== Task directions ==
Work out how many lines of the data below hold the string "center". Answer with that number alone.

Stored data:
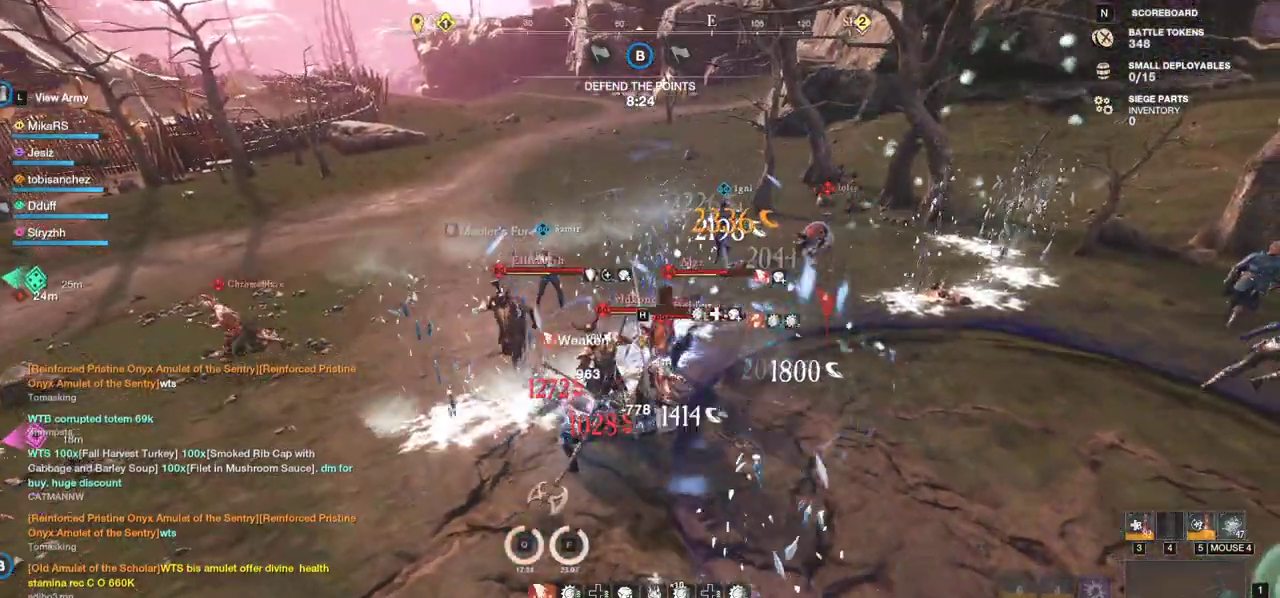
{"keys": ["a", "s"], "mouse": [], "events": [[17, "mouse_wheel", "down"], [67, "a", "down"], [100, "mouse_left", "up"], [100, "mouse_wheel", "up"], [167, "mouse_left", "down"], [183, "w", "up"], [283, "mouse_left", "up"], [333, "mouse_left", "down"], [350, "s", "down"], [467, "mouse_left", "up"]]}
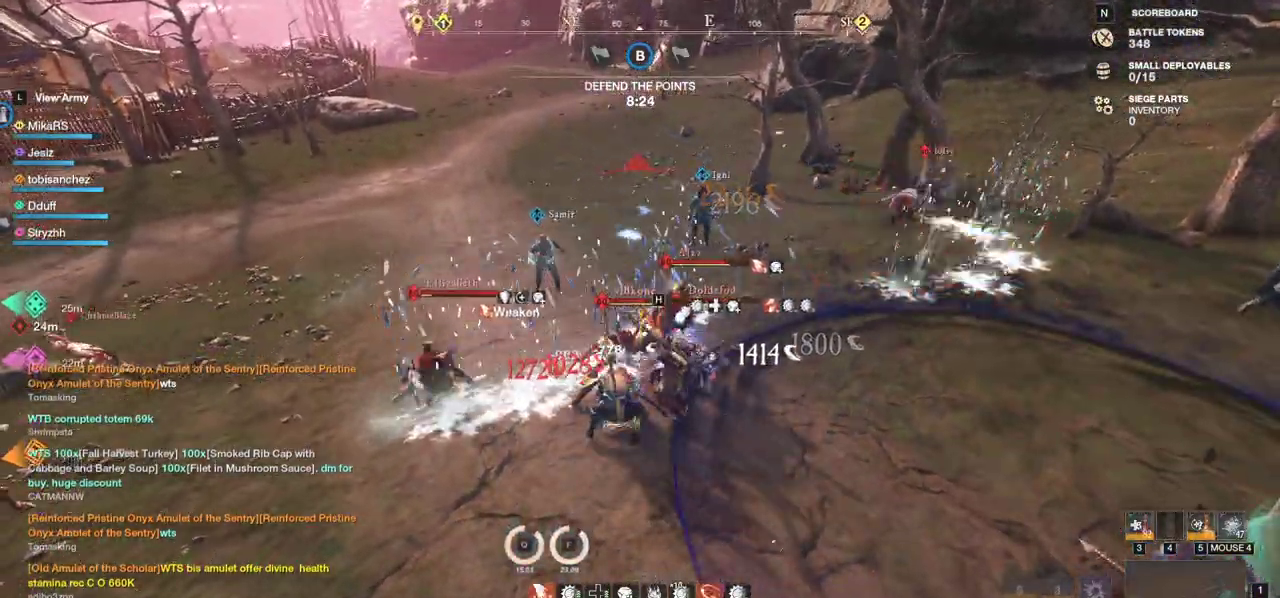
{"keys": ["a", "s", "shift"], "mouse": [], "events": [[17, "mouse_left", "down"], [33, "mouse_right", "down"], [83, "shift", "down"], [133, "mouse_left", "up"], [133, "mouse_right", "up"], [217, "shift", "up"], [267, "shift", "down"], [383, "shift", "up"], [450, "shift", "down"]]}
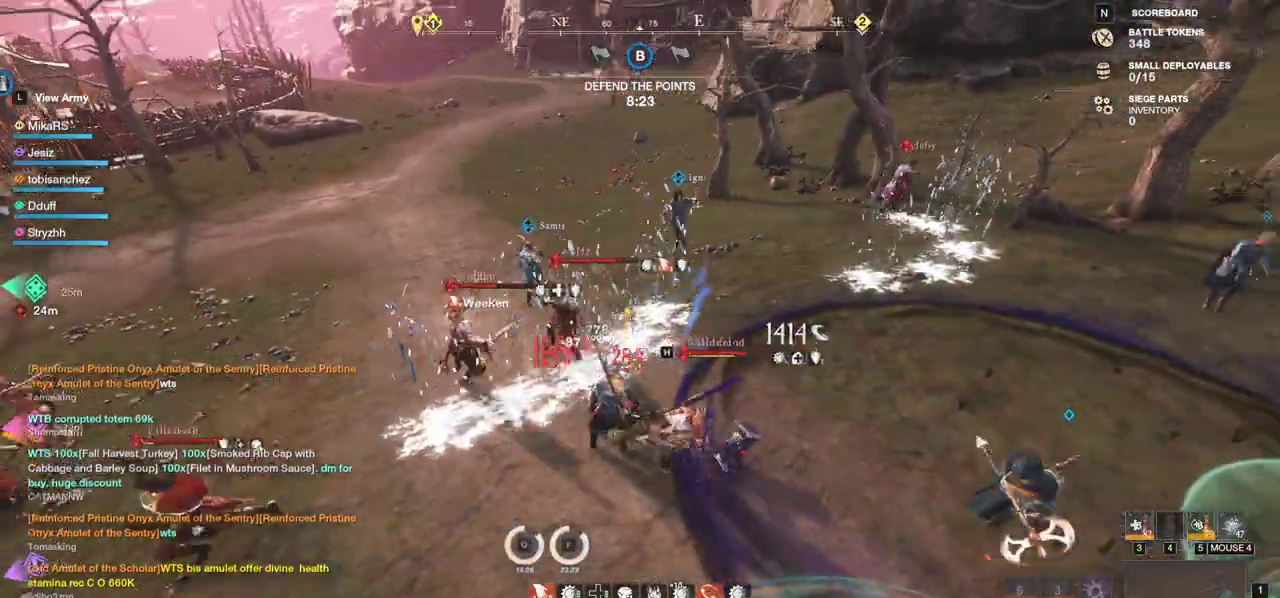
{"keys": ["a", "shift", "w"], "mouse": [], "events": [[67, "shift", "up"], [167, "shift", "down"], [183, "s", "up"], [250, "w", "down"], [333, "shift", "up"], [417, "shift", "down"]]}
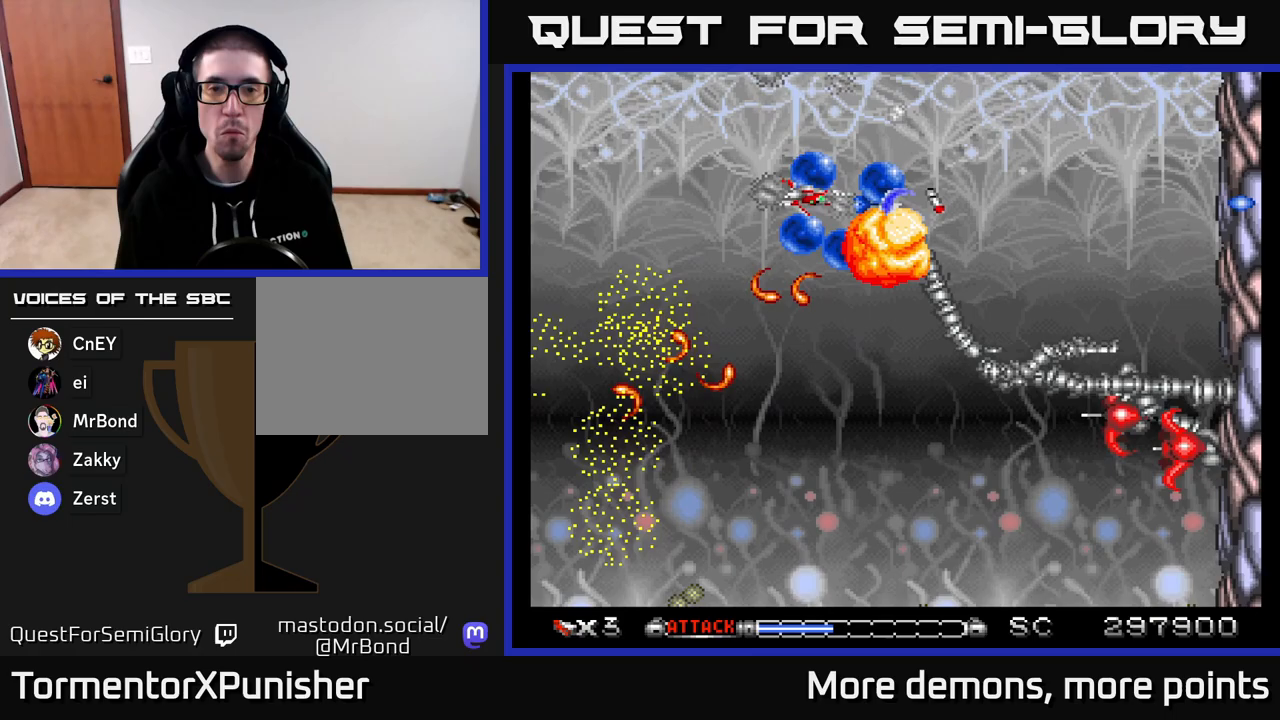
Gameplay with a controller (Xbox layout); each line is a JSON object with the inputs held at the frame after it. "events" lists button and stick changes between this image and that frame as [ms after this image, input, new state], when the widget could be followed in between. Not read: left_stick.
{"buttons": ["A", "DPAD_UP", "DPAD_LEFT"], "right_stick": "center", "events": [[267, "DPAD_UP", "up"], [283, "DPAD_LEFT", "up"], [333, "DPAD_DOWN", "down"], [333, "DPAD_RIGHT", "down"], [417, "DPAD_DOWN", "up"], [417, "DPAD_RIGHT", "up"], [450, "DPAD_LEFT", "down"], [450, "DPAD_UP", "down"]]}
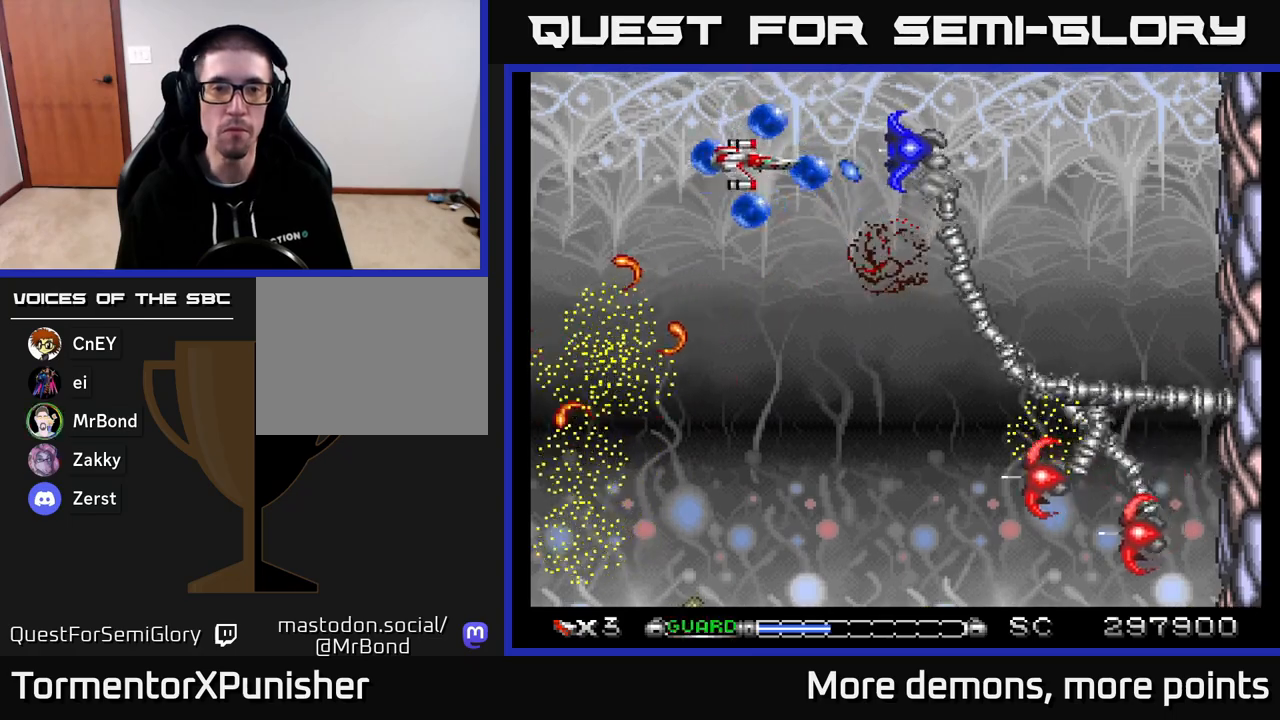
{"buttons": ["A", "DPAD_DOWN"], "right_stick": "center", "events": [[33, "DPAD_UP", "up"], [117, "R2", "down"], [217, "R2", "up"], [267, "DPAD_LEFT", "up"], [300, "DPAD_DOWN", "down"], [300, "DPAD_RIGHT", "down"], [483, "DPAD_RIGHT", "up"]]}
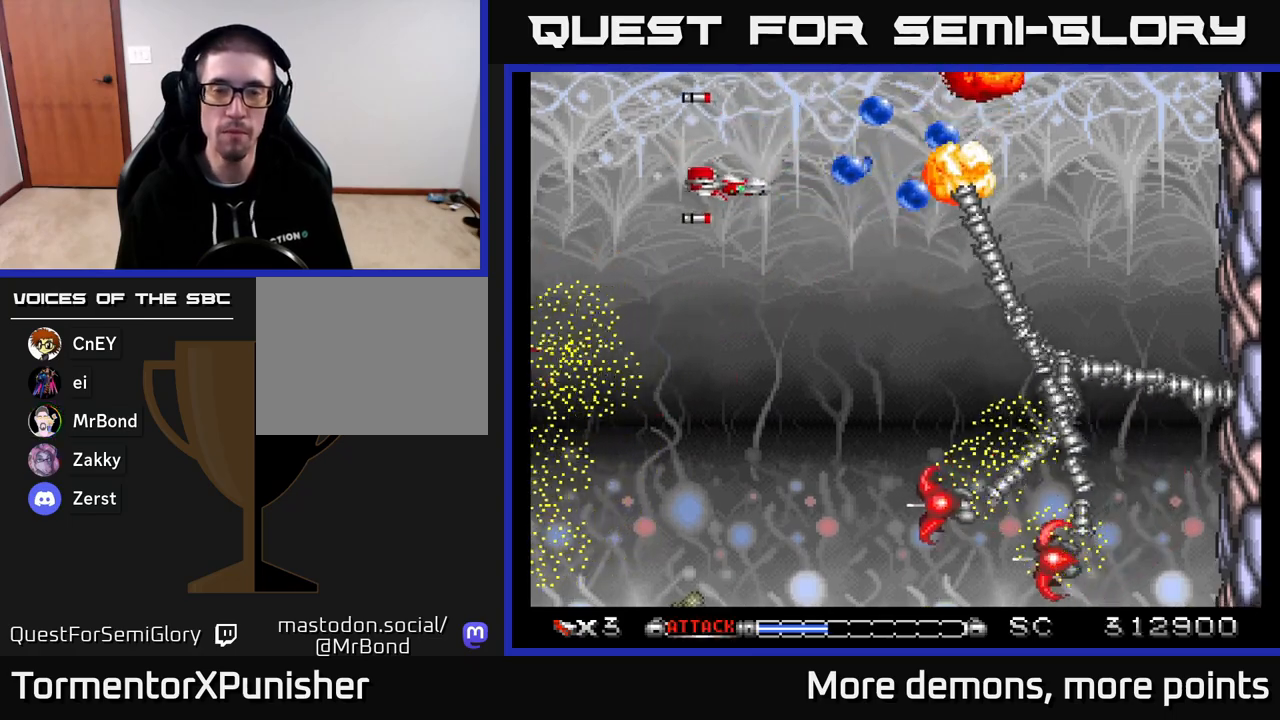
{"buttons": ["A", "DPAD_UP"], "right_stick": "center", "events": [[267, "DPAD_RIGHT", "down"], [317, "X", "down"], [417, "DPAD_DOWN", "up"], [417, "DPAD_RIGHT", "up"], [450, "DPAD_UP", "down"], [467, "X", "up"]]}
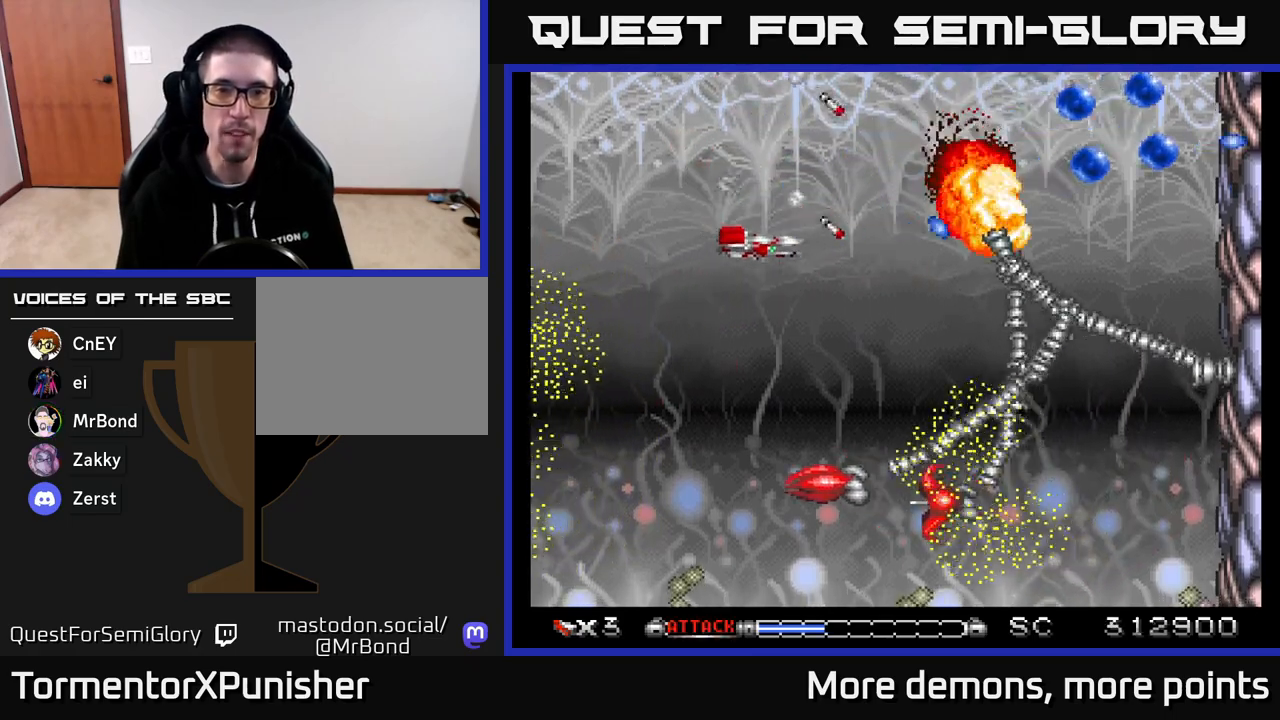
{"buttons": ["A", "DPAD_DOWN"], "right_stick": "center", "events": [[150, "DPAD_LEFT", "down"], [183, "DPAD_UP", "up"], [467, "DPAD_DOWN", "down"], [500, "DPAD_LEFT", "up"]]}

== Your response ==
4